Right now I’m am laying in a hospital bed at Beth Israel deaconess hospital in Boston. Yesterday I had emergency surgery for a major infection that sprung up from cancer surgery I had last week. So not only do I have a host of laparoscopic scars and a few less internal organs, I also now have a huge incision under my jaw, a few less teeth and running pus and blood from my mouth through the incision under my jaw.
Medical Cost Realities
What a keeper, huh, ladies? The cancer surgery had been planned with precision for more than a year. The infection hadn’t. To suddenly have multiple major operations in a week will cost a fortune. Without the insurance I might as well move into my car right now.

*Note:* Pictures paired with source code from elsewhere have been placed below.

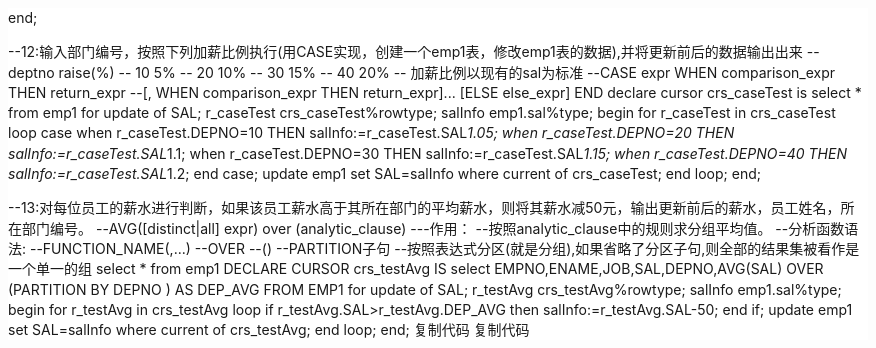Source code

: end;
  
--12:输入部门编号，按照下列加薪比例执行(用CASE实现，创建一个emp1表，修改emp1表的数据),并将更新前后的数据输出出来
--  deptno  raise(%)
--  10      5%
--  20      10%
--  30      15%
--  40      20%
--  加薪比例以现有的sal为标准
--CASE expr WHEN comparison_expr THEN return_expr
--[, WHEN comparison_expr THEN return_expr]... [ELSE else_expr] END
declare
     cursor
          crs_caseTest
          is
          select * from emp1 for update of SAL;
          r_caseTest crs_caseTest%rowtype;
          salInfo emp1.sal%type;
     begin
         for r_caseTest in crs_caseTest loop
         case 
           when r_caseTest.DEPNO=10
           THEN salInfo:=r_caseTest.SAL*1.05;
           when r_caseTest.DEPNO=20
           THEN salInfo:=r_caseTest.SAL*1.1;
           when r_caseTest.DEPNO=30
           THEN salInfo:=r_caseTest.SAL*1.15;
           when r_caseTest.DEPNO=40
           THEN salInfo:=r_caseTest.SAL*1.2;
         end case;
         update emp1 set SAL=salInfo where current of crs_caseTest;
         end loop;
end;

--13:对每位员工的薪水进行判断，如果该员工薪水高于其所在部门的平均薪水，则将其薪水减50元，输出更新前后的薪水，员工姓名，所在部门编号。
--AVG([distinct|all] expr) over (analytic_clause)
---作用：
--按照analytic_clause中的规则求分组平均值。
  --分析函数语法:
  --FUNCTION_NAME(<argument>,<argument>...)
  --OVER
  --(<Partition-Clause><Order-by-Clause><Windowing Clause>)
     --PARTITION子句
     --按照表达式分区(就是分组),如果省略了分区子句,则全部的结果集被看作是一个单一的组
     select * from emp1
DECLARE
     CURSOR 
     crs_testAvg
     IS
     select EMPNO,ENAME,JOB,SAL,DEPNO,AVG(SAL) OVER (PARTITION BY DEPNO ) AS DEP_AVG
     FROM EMP1 for update of SAL;
     r_testAvg crs_testAvg%rowtype;
     salInfo emp1.sal%type;
     begin
     for r_testAvg in crs_testAvg loop
       if r_testAvg.SAL>r_testAvg.DEP_AVG then
          salInfo:=r_testAvg.SAL-50;
       end if;
       update emp1 set SAL=salInfo where current of crs_testAvg;
     end loop;
end;
复制代码
复制代码
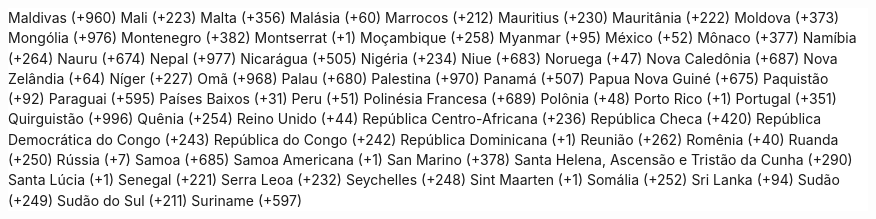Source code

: Maldivas (+960) 
Mali (+223) 
Malta (+356) 
Malásia (+60) 
Marrocos (+212) 
Mauritius (+230) 
Mauritânia (+222) 
Moldova (+373) 
Mongólia (+976) 
Montenegro (+382) 
Montserrat (+1) 
Moçambique (+258) 
Myanmar (+95) 
México (+52) 
Mônaco (+377) 
Namíbia (+264) 
Nauru (+674) 
Nepal (+977) 
Nicarágua (+505) 
Nigéria (+234) 
Niue (+683) 
Noruega (+47) 
Nova Caledônia (+687) 
Nova Zelândia (+64) 
Níger (+227) 
Omã (+968) 
Palau (+680) 
Palestina (+970) 
Panamá (+507) 
Papua Nova Guiné (+675) 
Paquistão (+92) 
Paraguai (+595) 
Países Baixos (+31) 
Peru (+51) 
Polinésia Francesa (+689) 
Polônia (+48) 
Porto Rico (+1) 
Portugal (+351) 
Quirguistão (+996) 
Quênia (+254) 
Reino Unido (+44) 
República Centro-Africana (+236) 
República Checa (+420) 
República Democrática do Congo (+243) 
República do Congo (+242) 
República Dominicana (+1) 
Reunião (+262) 
Romênia (+40) 
Ruanda (+250) 
Rússia (+7) 
Samoa (+685) 
Samoa Americana (+1) 
San Marino (+378) 
Santa Helena, Ascensão e Tristão da Cunha (+290) 
Santa Lúcia (+1) 
Senegal (+221) 
Serra Leoa (+232) 
Seychelles (+248) 
Sint Maarten (+1) 
Somália (+252) 
Sri Lanka (+94) 
Sudão (+249) 
Sudão do Sul (+211) 
Suriname (+597)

Even with the insurance I don’t know where I stand. I look at every tube, every cardio sticker, every glass of water brought by a cheerful nurse who is also the worlds most highly paid waitress and wonder what the price will be. A nurse shrugged when I asked about some “jump rope” which is what they laconically call that flexible tube used for medicine and fluids. It costs the hospital $7.50 she said.
Healthcare Cost Realities
They would charge me 100 dollars. Then they used package after package of that shit. I don’t begrudge it at all. They saved my life. But every single time they pull open a blister pack with gauze or whatever, I see 100 bucks every time. And they seem to have an infinite number of blister packs for me they are happy to open and discard because even sometimes they pull the wrong one. But I’m the one paying for those mistakes. And that doesn’t even take into account the enormous surgical teams in their colorful hair caps and shiny machines that they like to use over and over. As I said, I don’t begrudge them. But anywhere else in the world I wouldn’t see dollar signs on the surgeon’s scrubs.